[Ben Krasnow] Looks Inside Film Camera Date Stamping

Honestly, we never wondered how those old film cameras used to put the date stamp in the lower right-hand corner of the frame. Luckily, [Ben Krasnow] does not suffer from this deplorable lack of curiosity, and his video teardown of a date-stamping film camera back (embedded below) not only answers the question, but provides a useful lesson in value engineering.

For the likely fair fraction of the audience who has never taken a photo on film before, cheap 35-mm cameras were once a big thing. They were really all one had for family snapshots and the like unless you wanted to invest in single-lens reflex cameras and all the lenses and accessories. They were miles better than earlier cartridge cameras like the 110 or – shudder – Disc film, and the cameras started getting some neat electronic features too. One was the little red-orange date stamp, which from the color we – and [Ben] assumed was some sort of LED pressed up against the film, but it ends up being much cooler than that.

Digging into the back of an old camera, [Ben] found that there’s actually a tiny projector that uses a mirror to fold the optical path between the film and a grain-of-wheat incandescent bulb. An LCD filter sits in the optical path, but because it’s not exactly on the plane of the film, it actually has to project the image onto the film. The incandescent bulb acts as a point source and the mirror makes the optical path long enough that the date stamp image appears sharp on the film. It’s cheap, readily adapted to other cameras, and reliable.

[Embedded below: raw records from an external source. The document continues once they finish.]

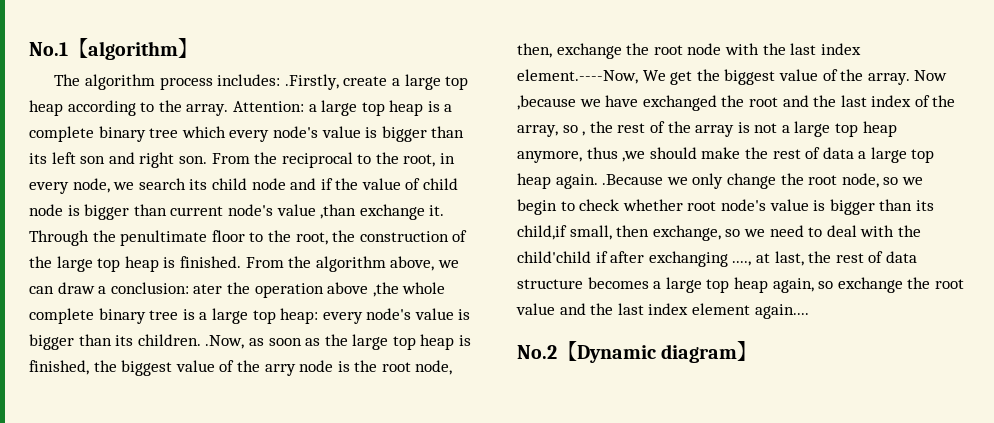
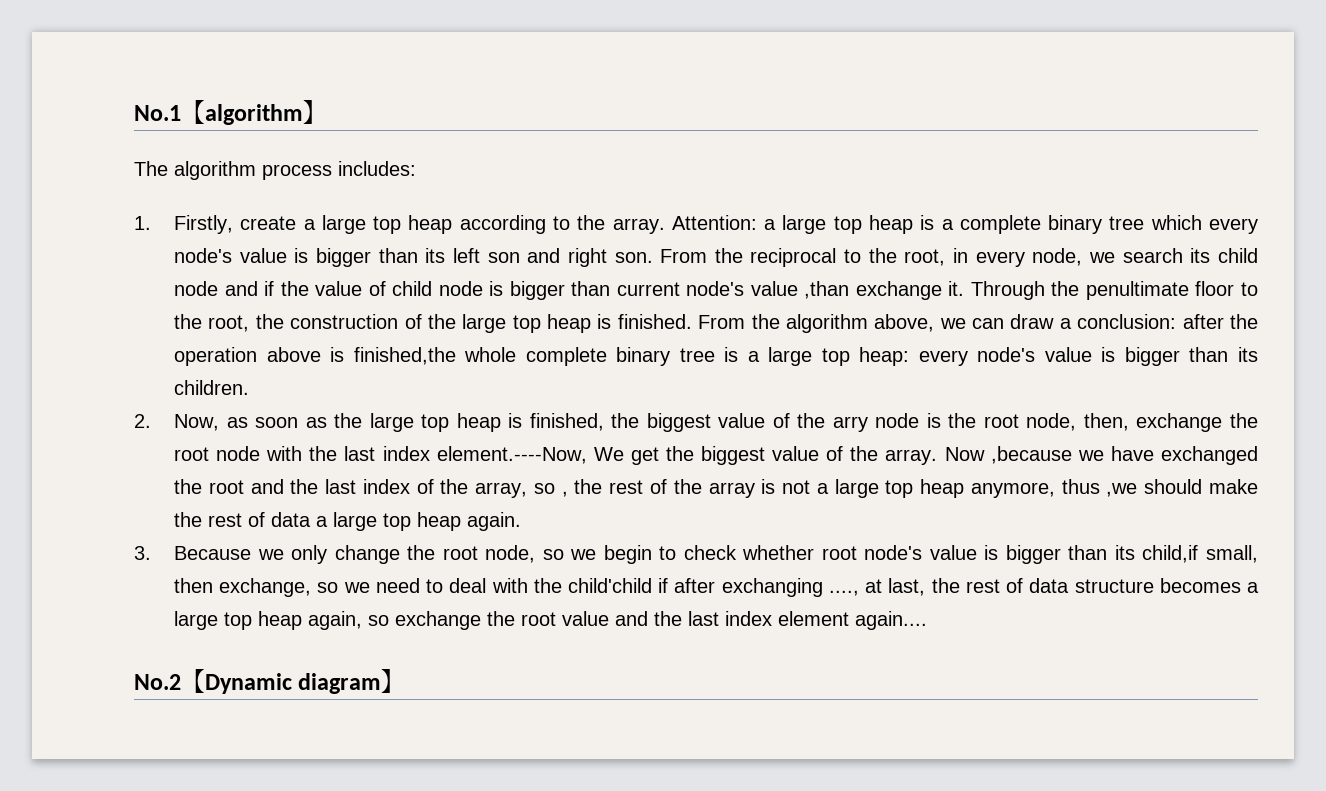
[284,74,339,90] .Firstly, -> [134,215,233,234] // 1. Firstly,
[193,284,223,294] ater -> [1182,314,1224,329] after
[372,282,399,297] ,the -> [330,347,456,365] is finished,the
[205,335,245,349] .Now, -> [134,414,219,431] // 2. Now,
[602,174,664,185] .Because -> [134,546,251,560] // 3. Because

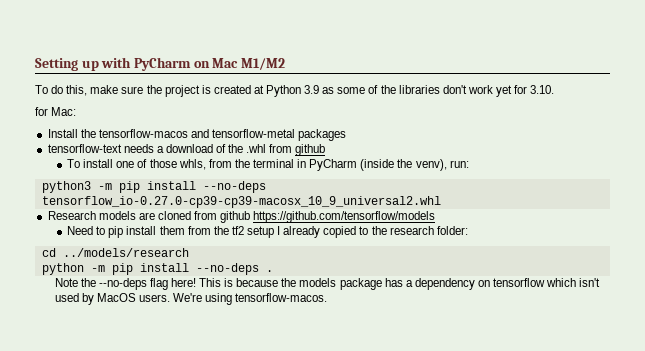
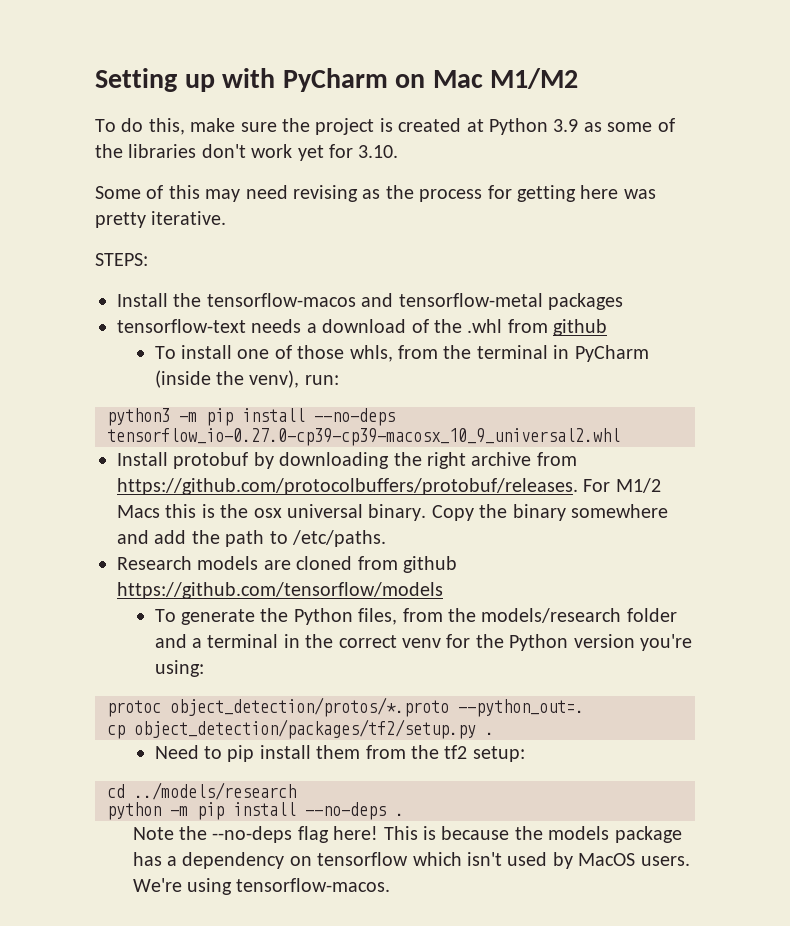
[35,107,77,116] for Mac: -> [95,185,656,202] [95,211,227,228] [95,253,148,266] Some of this may need revising as the process for getting here was pretty iterative. // STEPS:
(441, 202) none -> [117,452,577,469] [117,478,661,495] [117,504,668,521] [117,530,386,547] // Install protobuf by downloading the right archive from https://github.com/protocolbuffers/protobuf/releases. For M1/2 Macs this is the osx universal binary. Copy the binary somewhere and add the path to /etc/paths.
(436, 217) none -> [154,608,677,625] [154,634,692,651] [154,660,204,677] [107,697,584,717] [107,719,494,739] // To generate the Python files, from the models/research folder and a terminal in the correct venv for the Python version you're using: // protoc object_detection/protos/*.proto --python_out=. // cp object_detection/packages/tf2/setup.py .
[247,226,468,238] setup I already copied to the research folder: -> [472,746,525,762] setup:

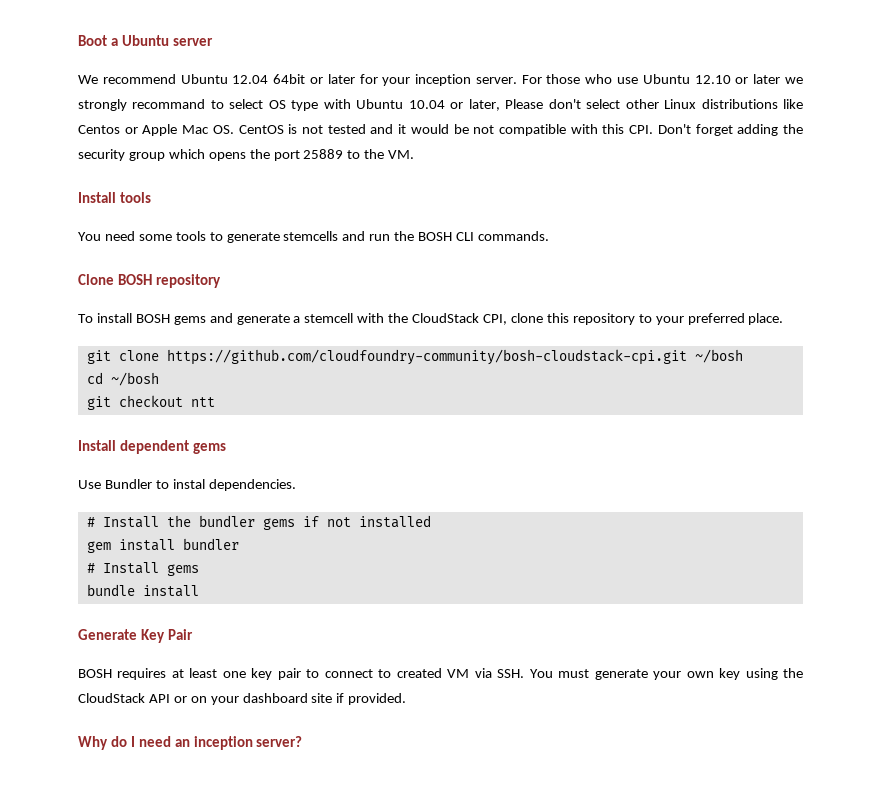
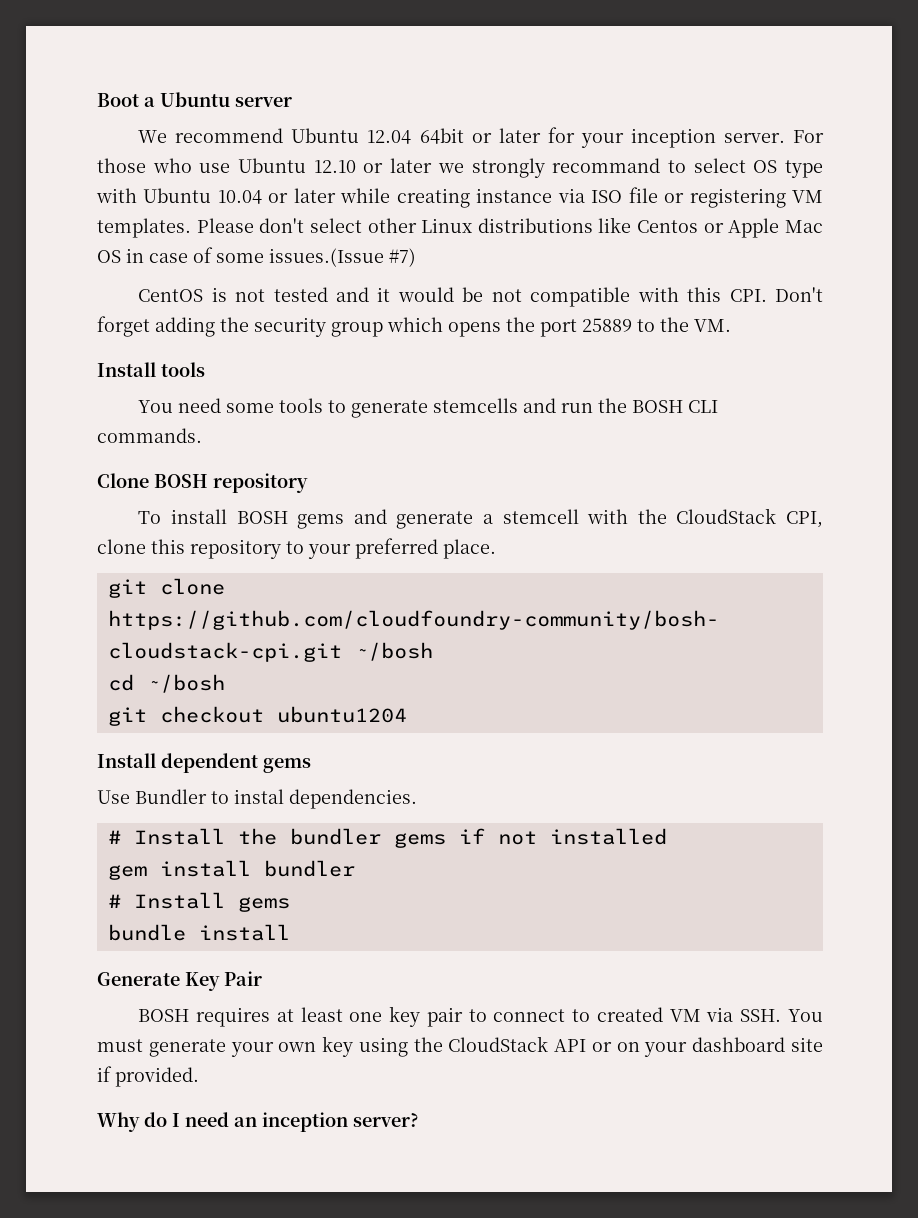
[468,99,500,111] later, -> [293,187,823,208] [97,218,191,238] later while creating instance via ISO file or registering VM templates.
[212,125,234,134] OS. -> [97,247,416,267] OS in case of some issues.(Issue #7) //
[190,397,215,407] ntt -> [276,706,407,723] ubuntu1204

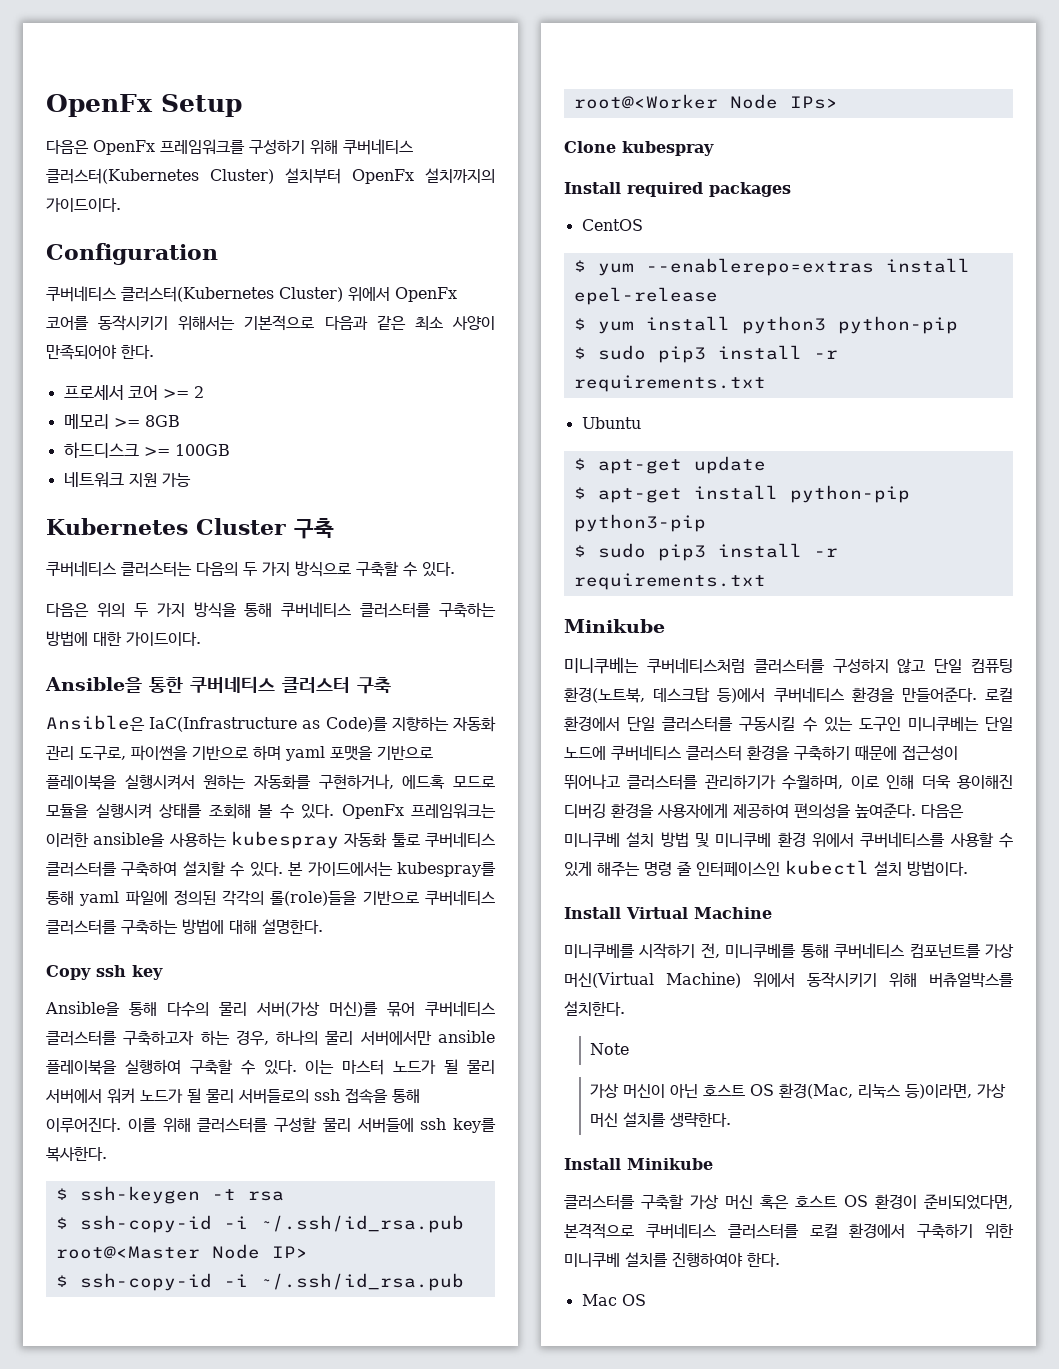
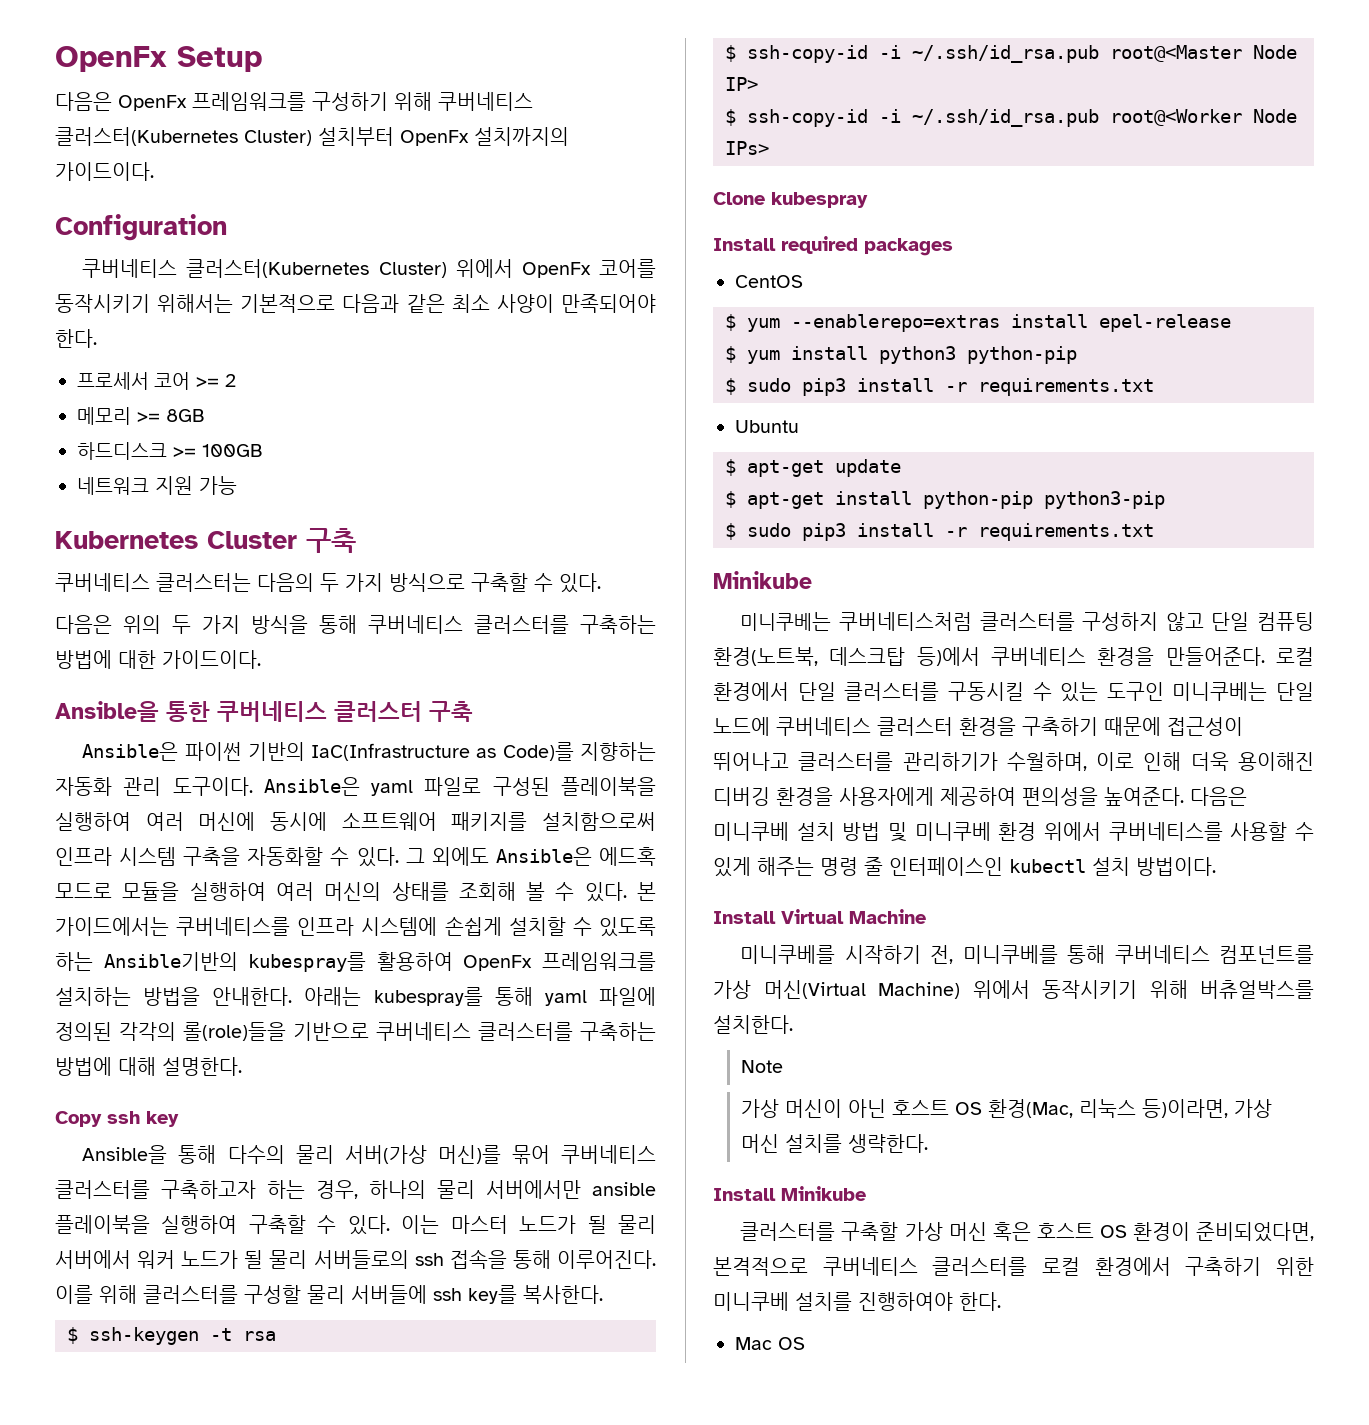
(145, 723) none -> [184,742,305,761] 파이썬 기반의
[79,745,433,761] [46,774,496,790] [46,803,152,819] 도구로, 파이썬을 기반으로 하며 yaml 포맷을 기반으로 플레이북을 실행시켜서 원하는 자동화를 구현하거나, 에드혹 모드로 모듈을 실행시켜 -> [172,777,656,796] [55,812,656,831] [55,847,656,867] [55,882,382,901] 도구이다. Ansible은 yaml 파일로 구성된 플레이북을 실행하여 여러 머신에 동시에 소프트웨어 패키지를 설치함으로써 인프라 시스템 구축을 자동화할 수 있다. 그 외에도 Ansible은 에드혹 모드로 모듈을 실행하여 여러 머신의
[341,803,496,819] [46,831,495,849] [46,861,393,877] OpenFx 프레임워크는 이러한 ansible을 사용하는 kubespray 자동화 툴로 쿠버네티스 클러스터를 구축하여 설치할 수 있다. 본 가이드에서는 -> [637,882,656,901] [55,916,656,937] [55,952,656,972] [55,987,362,1006] 본 가이드에서는 쿠버네티스를 인프라 시스템에 손쉽게 설치할 수 있도록 하는 Ansible기반의 kubespray를 활용하여 OpenFx 프레임워크를 설치하는 방법을 안내한다. 아래는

Teardowns like this aren’t fodder for [Ben]’s usual video fare, which tends more toward homemade CT scanners and Apollo-grade electroluminescent displays, but this was informative and interesting, too.

Thanks for the tip, [Jan].

6 thoughts on “[Ben Krasnow] Looks Inside Film Camera Date Stamping

  1. The orange color does not created by the Film itself (it is a negative). On the Film there is the datecode blueish-green.
    The color is produced by the tiny light-bulb and the relative long time by heating up and cool down the Wolfram wire in the bulb.


  2. If anyone is still using film camera and likes date/time stamp, theoretically one can have different color. As film is negative, you need to find LED of opposite color. Want red stamp? Look for cyan LED. Want something close to purple (Magenta), get green LED.

    1. Pretty sure that if that were the case, photos would come out inverted. All of the film developers I have dealt with take the negatives and then invert the image again so the print comes in positive…

      1. The negatives as their name implies have their colors inverted. When scanning digitally then yes of course you have to invert the colors again in software to make them correct, but if exposing the negatives and using a chemical photo development process light is shown through them onto the photo paper which is then developed and set in a bath and this process inverts the image yet again.